_Brief_: In the records below, repeat word for word only the lines starting at the one that contains "vfov_deg: 71.6" and ending at the one that contains "vfov_deg: 69.4", pictures excluded.

Records from a dataset:
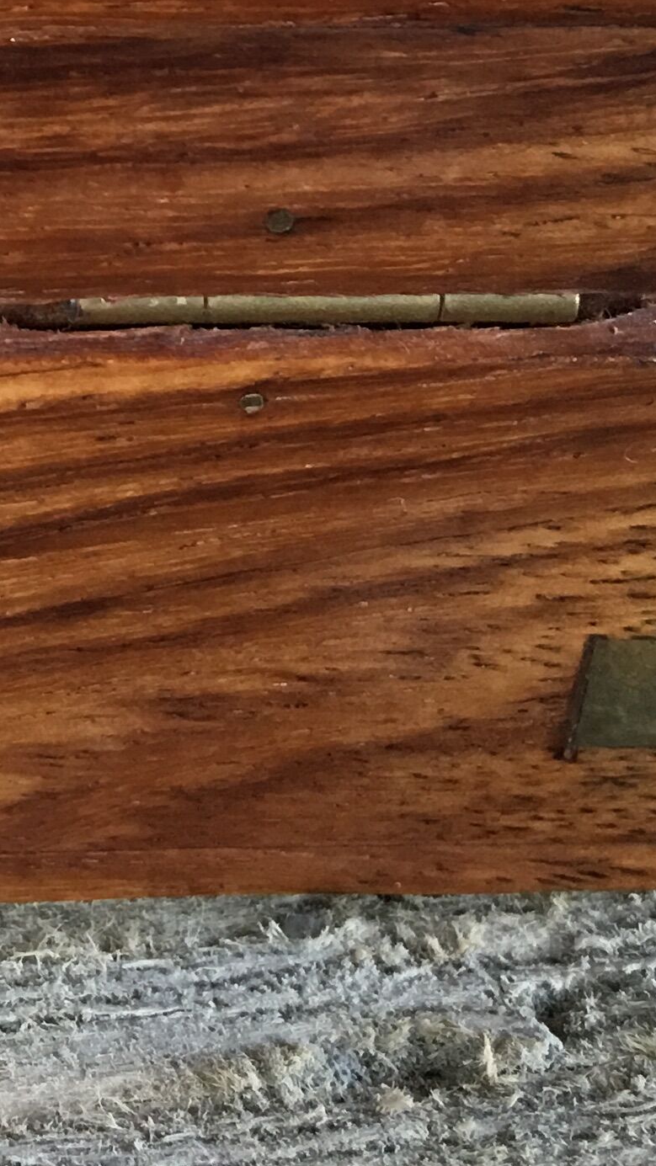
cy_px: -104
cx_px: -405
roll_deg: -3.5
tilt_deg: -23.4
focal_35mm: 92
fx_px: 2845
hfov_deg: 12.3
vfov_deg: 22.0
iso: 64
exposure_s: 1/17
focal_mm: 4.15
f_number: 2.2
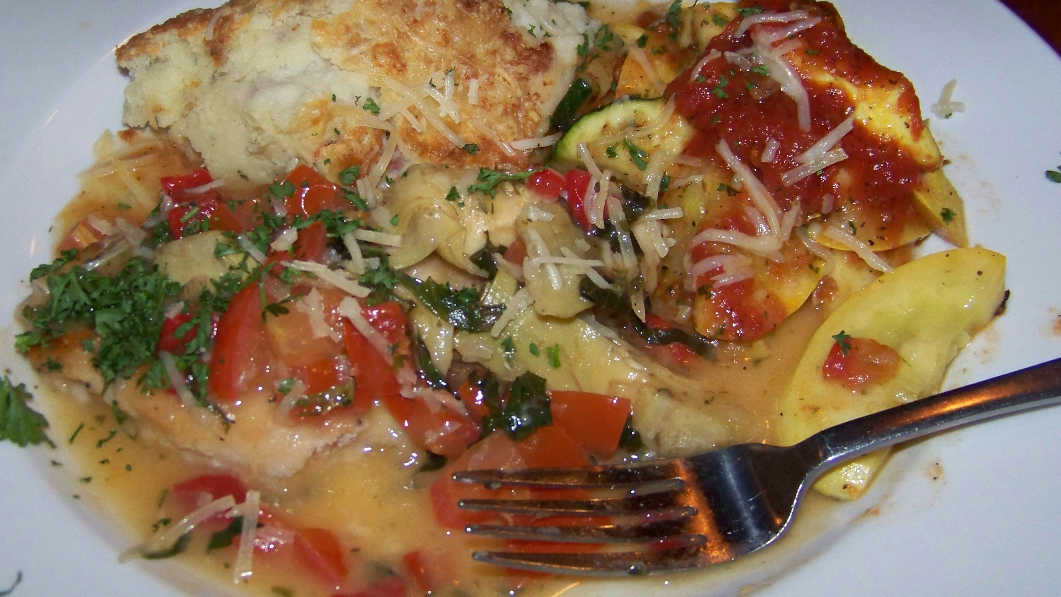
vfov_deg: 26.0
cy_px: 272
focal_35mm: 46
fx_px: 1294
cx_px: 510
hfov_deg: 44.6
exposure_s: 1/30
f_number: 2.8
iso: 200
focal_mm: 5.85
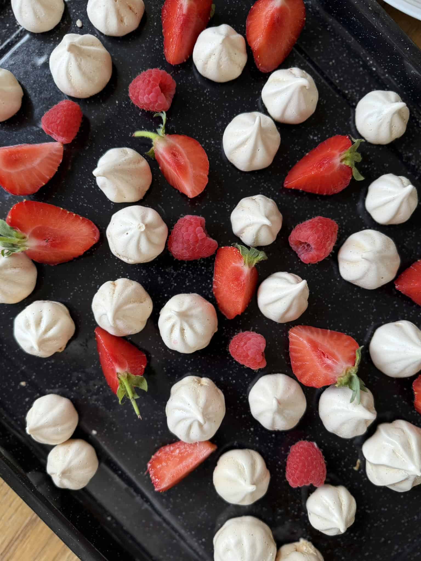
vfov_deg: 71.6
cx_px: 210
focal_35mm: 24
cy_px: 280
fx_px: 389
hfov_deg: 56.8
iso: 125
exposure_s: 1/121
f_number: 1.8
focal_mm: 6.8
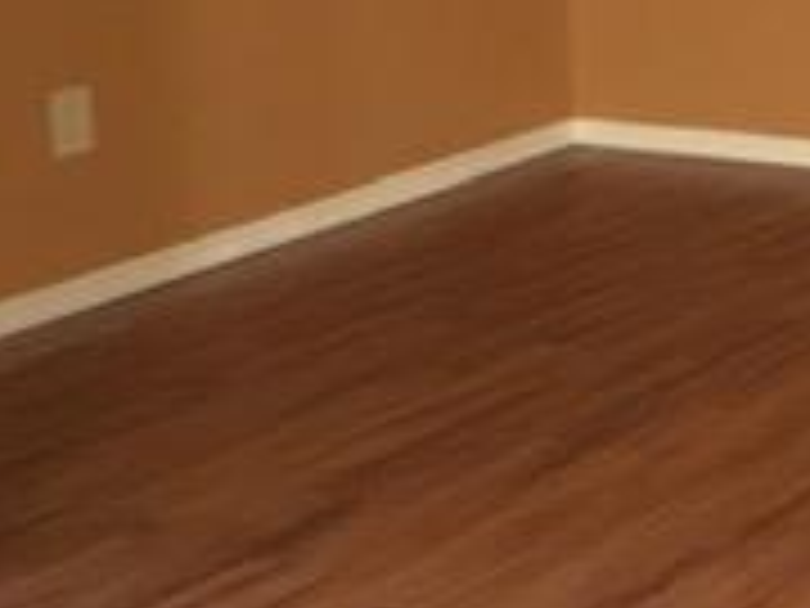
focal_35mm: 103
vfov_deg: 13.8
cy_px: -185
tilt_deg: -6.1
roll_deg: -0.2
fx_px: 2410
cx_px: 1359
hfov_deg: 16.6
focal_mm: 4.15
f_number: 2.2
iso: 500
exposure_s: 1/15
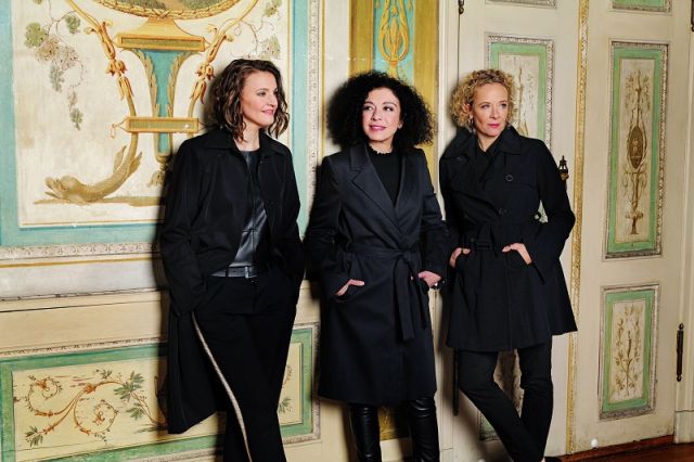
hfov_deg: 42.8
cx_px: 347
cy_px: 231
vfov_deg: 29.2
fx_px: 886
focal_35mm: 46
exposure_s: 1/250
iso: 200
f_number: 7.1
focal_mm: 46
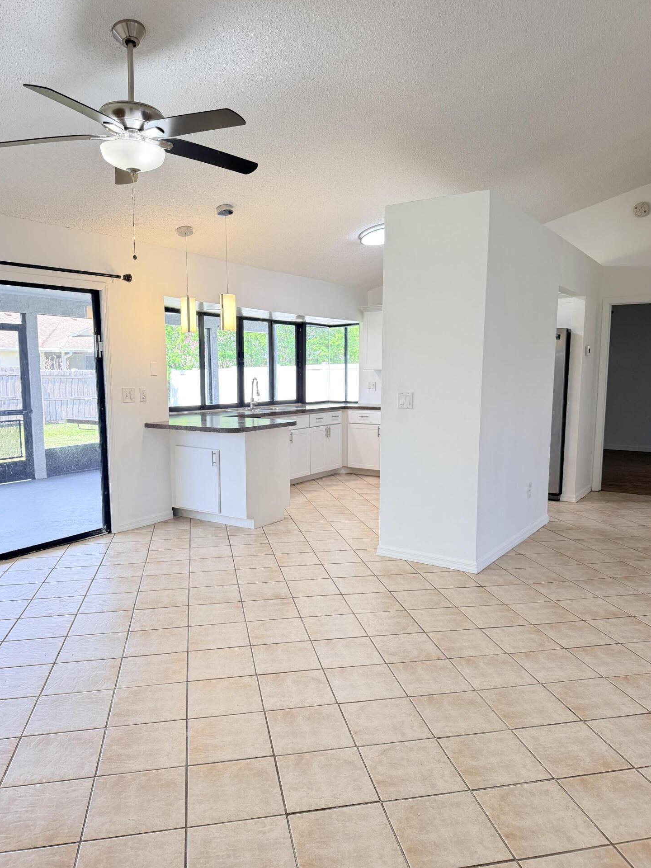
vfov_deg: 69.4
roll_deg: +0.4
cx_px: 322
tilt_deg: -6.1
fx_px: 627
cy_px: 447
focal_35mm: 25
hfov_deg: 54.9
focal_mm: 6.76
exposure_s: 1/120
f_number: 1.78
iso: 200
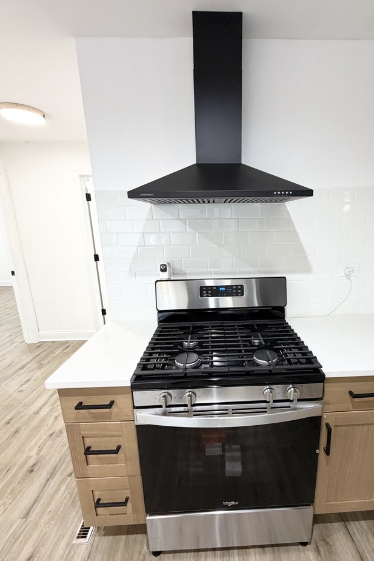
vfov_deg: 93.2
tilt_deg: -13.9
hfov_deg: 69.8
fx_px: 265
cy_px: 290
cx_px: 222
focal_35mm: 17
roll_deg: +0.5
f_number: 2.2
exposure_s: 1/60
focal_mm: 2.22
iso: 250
* * *
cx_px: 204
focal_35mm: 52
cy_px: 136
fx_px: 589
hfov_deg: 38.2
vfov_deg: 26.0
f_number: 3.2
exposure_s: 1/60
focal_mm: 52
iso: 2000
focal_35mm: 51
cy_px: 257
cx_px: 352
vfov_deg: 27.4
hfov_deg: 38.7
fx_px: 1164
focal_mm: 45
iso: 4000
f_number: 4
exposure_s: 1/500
--
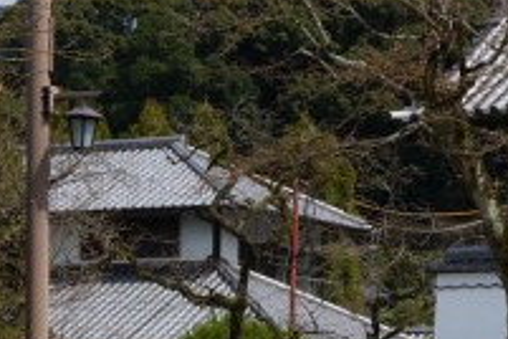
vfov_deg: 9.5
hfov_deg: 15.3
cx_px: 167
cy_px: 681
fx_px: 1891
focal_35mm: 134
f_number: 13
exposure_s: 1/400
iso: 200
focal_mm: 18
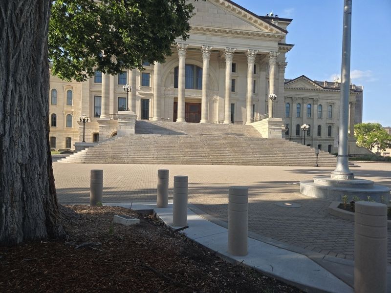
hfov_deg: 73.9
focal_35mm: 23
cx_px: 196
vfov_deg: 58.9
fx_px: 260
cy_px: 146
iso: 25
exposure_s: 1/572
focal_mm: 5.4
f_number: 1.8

_Response to the task_:
vfov_deg: 71.6
cx_px: 210
focal_35mm: 24
cy_px: 280
fx_px: 389
hfov_deg: 56.8
iso: 125
exposure_s: 1/121
f_number: 1.8
focal_mm: 6.8
focal_35mm: 103
vfov_deg: 13.8
cy_px: -185
tilt_deg: -6.1
roll_deg: -0.2
fx_px: 2410
cx_px: 1359
hfov_deg: 16.6
focal_mm: 4.15
f_number: 2.2
iso: 500
exposure_s: 1/15
hfov_deg: 42.8
cx_px: 347
cy_px: 231
vfov_deg: 29.2
fx_px: 886
focal_35mm: 46
exposure_s: 1/250
iso: 200
f_number: 7.1
focal_mm: 46
vfov_deg: 69.4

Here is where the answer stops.